Here's some links to a few photos I took of a buddy's bear he killed last weekend on the San Juan unit. His taxidermist, who has handled a lot of bear, thinks the bear is at least 25 years old, though we may have to wait until the DWR finishes their analysis to find out for sure. The bear hide measured 7'4" nose to tail and 7' across the front paws. The skull green scored at 21 3/8 inches so even after the normal 3/8"-1/2"shrinkage, it should easily make Boone and Crockett.

We had a fun hunt. We hunted several days before we caught this bear and treed at least one bear everyday we hunted, but none were quite what we were looking for. Besides our own dogs, we also got help from Tony Bettis, Charlie Helquist, Big Daddy Hollingsworth as well as others. Thanks guys, let's do it again real soon!

http://www.hunt101.com/img/516183.jpg

http://www.hunt101.com/img/516181.jpg

http://www.hunt101.com/img/516182.jpg

http://www.hunt101.com/img/516184.JPG

http://www.hunt101.com/img/516186.jpg


----------



## Rustynail (Sep 13, 2007)

Nice bear kevin. It's great to see some pics of bears. Keep posting.


----------



## stick_man (Sep 10, 2007)

Great job on the bear. There are getting to be quite a few down there, mostly smaller ones. Glad to see a big one taken every once in a while.

Did you use any of the locals to help out with dogs? There are several good ones in Blanding that also do very well with the big cats.

Congrats again.


----------



## Kevin D (Sep 15, 2007)

Gracias Rusty and Stick_man, we just got lucky.

One of our group, Charlie Helquist, is a local from Monticello. He was the one who steered us into this bear. Charlie had a couple hunters the week before trying to catch this bear but it always managed to head into the rough ledges and get away. When we ran him, however, we were able to get in front of him, head him off, and dump a bunch of fresh dogs on him. Like I said, we were fortunate things turned out the way they did.

I've met a bunch of the houndsmen from Blanding....and have even hunted with one or two. The variety of game around Blanding makes it a hound hunters paradise.


----------



## ol'mosshorns (Sep 17, 2007)

looks like Todd h2oson


----------



## Kevin D (Sep 15, 2007)

ol'mosshorns said:


> looks like Todd h2oson


You know Tod ehh?? Yeah, he's the hunter who had the tag.

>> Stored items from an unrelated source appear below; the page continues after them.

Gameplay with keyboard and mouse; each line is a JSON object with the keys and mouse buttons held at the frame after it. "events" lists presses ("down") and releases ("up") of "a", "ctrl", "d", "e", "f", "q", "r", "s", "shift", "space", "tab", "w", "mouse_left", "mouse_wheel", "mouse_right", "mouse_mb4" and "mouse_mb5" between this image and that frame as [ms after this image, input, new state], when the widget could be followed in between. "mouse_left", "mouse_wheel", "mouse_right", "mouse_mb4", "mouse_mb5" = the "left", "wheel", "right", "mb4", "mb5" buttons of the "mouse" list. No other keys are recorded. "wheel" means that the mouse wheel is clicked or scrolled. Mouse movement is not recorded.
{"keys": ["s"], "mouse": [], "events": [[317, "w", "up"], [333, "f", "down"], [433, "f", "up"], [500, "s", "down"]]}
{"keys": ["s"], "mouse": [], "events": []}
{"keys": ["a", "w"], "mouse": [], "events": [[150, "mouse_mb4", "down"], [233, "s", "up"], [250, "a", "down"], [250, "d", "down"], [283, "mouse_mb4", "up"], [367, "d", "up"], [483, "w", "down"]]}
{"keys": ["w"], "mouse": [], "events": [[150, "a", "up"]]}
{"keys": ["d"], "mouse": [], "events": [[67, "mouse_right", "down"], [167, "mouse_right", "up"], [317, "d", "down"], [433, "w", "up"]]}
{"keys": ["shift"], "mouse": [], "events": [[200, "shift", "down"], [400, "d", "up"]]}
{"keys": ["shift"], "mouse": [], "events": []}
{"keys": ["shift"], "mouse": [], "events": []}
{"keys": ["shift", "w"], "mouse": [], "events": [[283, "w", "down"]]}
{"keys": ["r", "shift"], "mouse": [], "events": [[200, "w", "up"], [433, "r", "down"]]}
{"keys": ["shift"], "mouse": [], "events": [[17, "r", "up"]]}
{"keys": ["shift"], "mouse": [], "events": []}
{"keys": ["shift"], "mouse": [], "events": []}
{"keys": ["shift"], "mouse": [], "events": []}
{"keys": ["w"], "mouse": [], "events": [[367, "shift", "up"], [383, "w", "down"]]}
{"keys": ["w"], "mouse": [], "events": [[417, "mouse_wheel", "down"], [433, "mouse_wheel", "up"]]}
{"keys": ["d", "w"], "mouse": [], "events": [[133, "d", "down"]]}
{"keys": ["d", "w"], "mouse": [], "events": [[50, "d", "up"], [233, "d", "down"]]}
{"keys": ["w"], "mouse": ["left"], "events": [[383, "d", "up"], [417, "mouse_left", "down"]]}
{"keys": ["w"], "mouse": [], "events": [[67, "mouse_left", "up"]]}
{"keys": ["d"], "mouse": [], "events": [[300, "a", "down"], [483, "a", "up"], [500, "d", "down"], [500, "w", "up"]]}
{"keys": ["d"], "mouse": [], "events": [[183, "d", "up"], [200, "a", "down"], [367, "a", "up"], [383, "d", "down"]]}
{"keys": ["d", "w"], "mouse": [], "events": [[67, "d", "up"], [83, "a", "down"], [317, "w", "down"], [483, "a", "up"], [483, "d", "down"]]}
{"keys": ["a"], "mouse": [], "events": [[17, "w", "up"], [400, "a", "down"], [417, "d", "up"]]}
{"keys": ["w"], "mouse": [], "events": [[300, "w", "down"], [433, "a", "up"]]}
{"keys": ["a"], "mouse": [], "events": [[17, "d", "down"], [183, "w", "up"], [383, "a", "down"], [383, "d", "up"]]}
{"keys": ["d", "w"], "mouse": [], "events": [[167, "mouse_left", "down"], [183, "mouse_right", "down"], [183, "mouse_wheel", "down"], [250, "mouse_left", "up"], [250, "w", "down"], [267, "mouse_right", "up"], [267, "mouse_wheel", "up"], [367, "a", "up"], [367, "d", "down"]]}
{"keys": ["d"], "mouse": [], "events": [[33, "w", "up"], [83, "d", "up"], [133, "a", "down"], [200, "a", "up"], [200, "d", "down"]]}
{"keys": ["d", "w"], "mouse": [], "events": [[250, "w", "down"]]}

Next time you talk to him tell him you saw his bear pictures on the internet and heard that after 20 years of being my apprentice in hounds, it's about time he stepped out from under my shadow and started pulling his own weight! :mrgreen:

That'll get him going............ 8)


----------



## dkhntrdstn (Sep 7, 2007)

thats a big o bear there. congrats on him. let us know when you find out how old he was. congrates again to you and your buddys for geting him. nice job.


----------



## sk8nrob (Sep 14, 2007)

what a monster! congrats all around, and the dogs should get an extra treat or two!


----------



## lehi (Sep 13, 2007)

Thats a big bear!


----------